WORK INSTRUCTIONS – In this exercise, write out the data word for word and leave every image out.

── DATASET EXTRACT

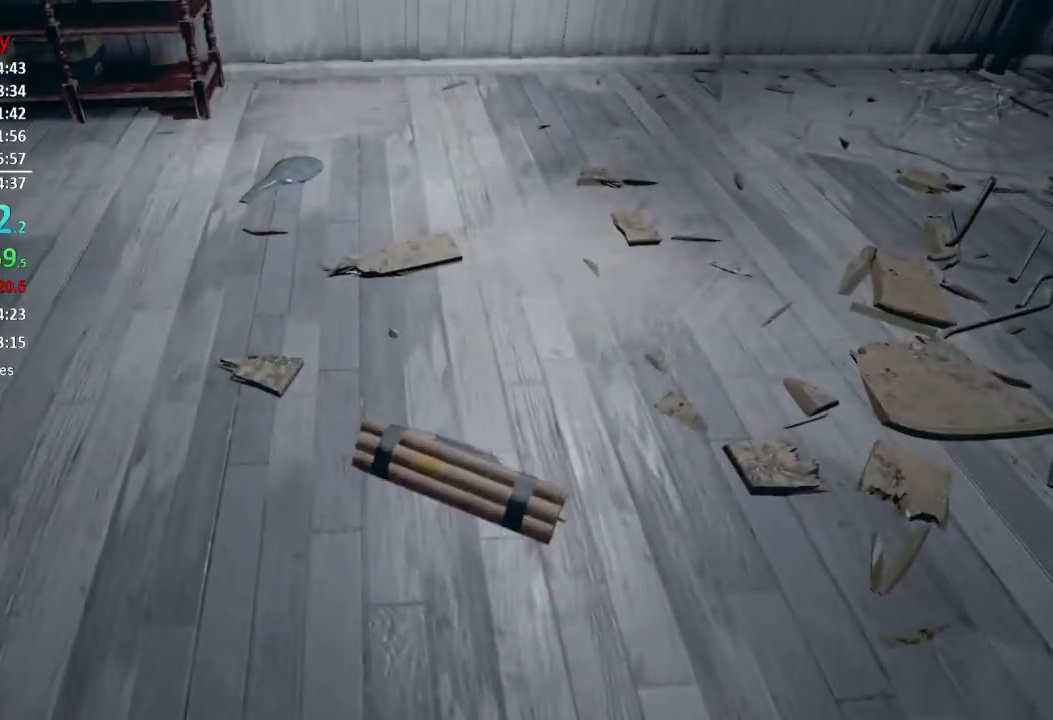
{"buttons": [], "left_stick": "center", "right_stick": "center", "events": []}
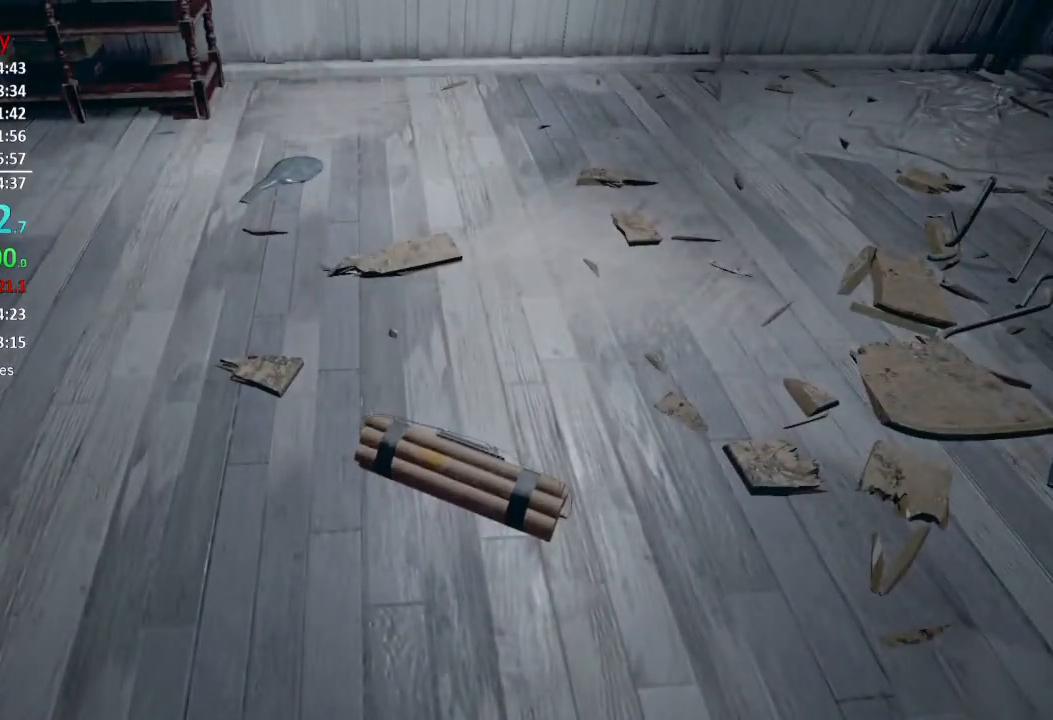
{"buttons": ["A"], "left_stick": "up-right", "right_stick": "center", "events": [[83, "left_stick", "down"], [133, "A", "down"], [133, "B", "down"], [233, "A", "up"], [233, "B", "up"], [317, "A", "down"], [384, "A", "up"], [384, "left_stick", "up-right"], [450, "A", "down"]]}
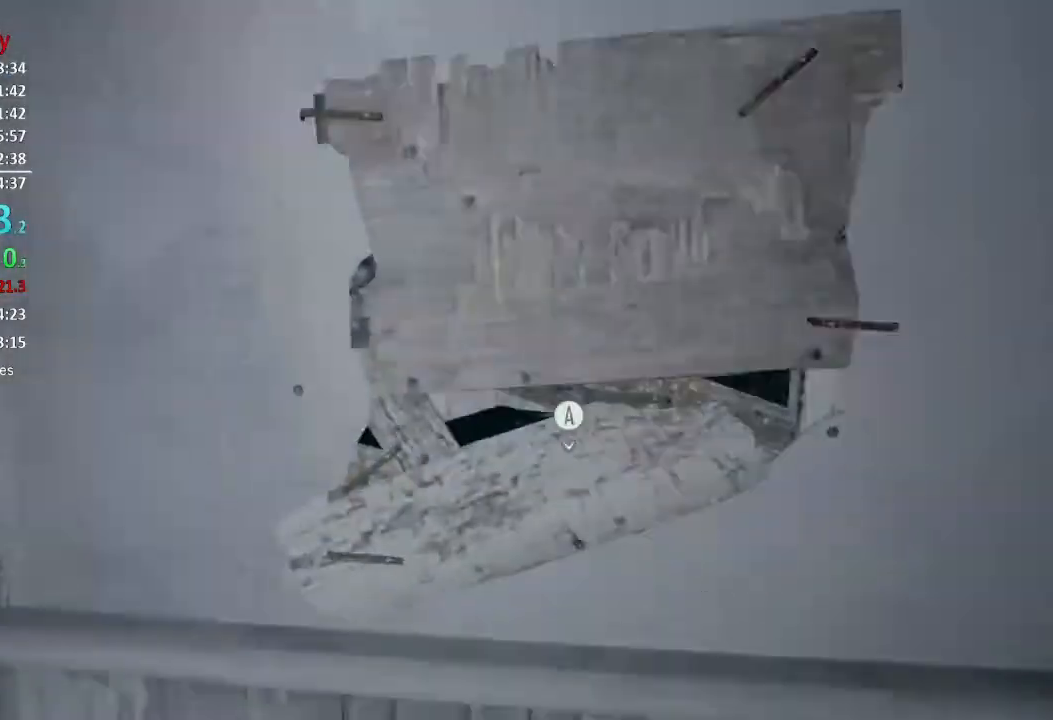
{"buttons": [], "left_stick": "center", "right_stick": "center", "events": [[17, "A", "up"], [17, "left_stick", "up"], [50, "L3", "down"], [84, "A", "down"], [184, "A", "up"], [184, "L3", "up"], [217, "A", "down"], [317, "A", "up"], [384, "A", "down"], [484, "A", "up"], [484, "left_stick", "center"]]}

────

WRITTEN REPLY –
{"buttons": [], "left_stick": "center", "right_stick": "center", "events": []}
{"buttons": ["A"], "left_stick": "up-right", "right_stick": "center", "events": [[83, "left_stick", "down"], [133, "A", "down"], [133, "B", "down"], [233, "A", "up"], [233, "B", "up"], [317, "A", "down"], [384, "A", "up"], [384, "left_stick", "up-right"], [450, "A", "down"]]}
{"buttons": [], "left_stick": "center", "right_stick": "center", "events": [[17, "A", "up"], [17, "left_stick", "up"], [50, "L3", "down"], [84, "A", "down"], [184, "A", "up"], [184, "L3", "up"], [217, "A", "down"], [317, "A", "up"], [384, "A", "down"], [484, "A", "up"], [484, "left_stick", "center"]]}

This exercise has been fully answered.